Nothing in the article or in the Bitwarden repo suggests that it's moving away from open source

[–] coolmojo@lemmy.world 3 points 1 month ago (1 children)

It is a license problem. The license condition of the SDK which is required to build the client app change to limit the usage of it. The new license states that you can only use the Bitwarden SDK for Bitwarden. It is against the Freedoom-0 of the Free Software Foundation. The limitation of English language is that it is hard to differentiate between Free (as in Free bear) and Free (as in Freedoom). Also open source which could mean complaining with FOSS and that source is available. This been unfortunately have been abused before.

[–] sugar_in_your_tea@sh.itjust.works 3 points 1 month ago (1 children)

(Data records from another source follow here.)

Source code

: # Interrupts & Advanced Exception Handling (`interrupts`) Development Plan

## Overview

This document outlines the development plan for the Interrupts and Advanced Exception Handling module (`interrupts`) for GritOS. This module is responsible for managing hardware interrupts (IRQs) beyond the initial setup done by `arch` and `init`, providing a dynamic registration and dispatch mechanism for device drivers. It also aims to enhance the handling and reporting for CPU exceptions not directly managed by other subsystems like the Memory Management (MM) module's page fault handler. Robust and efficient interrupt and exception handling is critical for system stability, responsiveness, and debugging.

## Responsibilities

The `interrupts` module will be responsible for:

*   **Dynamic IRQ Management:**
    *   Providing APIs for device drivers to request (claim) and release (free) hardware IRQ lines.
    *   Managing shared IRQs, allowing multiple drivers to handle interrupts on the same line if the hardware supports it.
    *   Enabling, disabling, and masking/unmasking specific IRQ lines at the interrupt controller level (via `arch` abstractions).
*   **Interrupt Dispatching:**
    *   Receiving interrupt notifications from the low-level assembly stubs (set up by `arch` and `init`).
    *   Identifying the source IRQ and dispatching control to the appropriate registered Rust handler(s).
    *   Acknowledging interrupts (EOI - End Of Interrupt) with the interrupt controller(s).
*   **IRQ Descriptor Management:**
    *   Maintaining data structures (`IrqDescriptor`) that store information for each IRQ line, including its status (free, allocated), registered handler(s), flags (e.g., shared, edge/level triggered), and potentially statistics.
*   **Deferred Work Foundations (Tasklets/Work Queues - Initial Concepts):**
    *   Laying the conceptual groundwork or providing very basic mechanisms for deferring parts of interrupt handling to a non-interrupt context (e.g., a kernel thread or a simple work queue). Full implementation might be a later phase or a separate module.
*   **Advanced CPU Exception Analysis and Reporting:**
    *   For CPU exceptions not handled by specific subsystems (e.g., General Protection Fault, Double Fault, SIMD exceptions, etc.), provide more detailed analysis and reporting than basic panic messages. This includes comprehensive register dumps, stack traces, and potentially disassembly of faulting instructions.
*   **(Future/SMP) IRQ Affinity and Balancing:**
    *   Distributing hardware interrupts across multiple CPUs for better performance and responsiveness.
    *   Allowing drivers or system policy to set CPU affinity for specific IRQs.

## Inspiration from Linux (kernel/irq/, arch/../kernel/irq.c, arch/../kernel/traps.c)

From the article, it's a packaging bug, not a change in direction.

Update: Bitwarden posted to X this evening to reaffirm that it's a "packaging bug" and that "Bitwarden remains committed to the open source licensing model."

[–] coolmojo@lemmy.world 3 points 1 month ago (1 children)

I was referring to this which started it all.

Here is the code in question. Basically, it's a source-available, but not FOSS internal SDK, with the following language:

The password manager SDK is not intended for public use and is not supported by Bitwarden at this stage. It is solely intended to centralize the business logic and to provide a single source of truth for the internal applications. As the SDK evolves into a more stable and feature complete state we will re-evaluate the possibility of publishing stable bindings for the public. The password manager interface is unstable and will change without warning.

So I think the "bug" here is in not linking the original repo in the NPM package, and there's a decent chance that this internal SDK will become FOSS in the future once it stabilizes. That said, it's currently not FOSS, but it's too early IMO to determine whether Bitwarden is moving in a non-FOSS direction, or if they're just trying to keep things simple while they do some heavy refactoring to remove redundancy across apps.

Given their past, I'm willing to give them the benefit of the doubt, but I'll be making sure I have regular backups in case things change.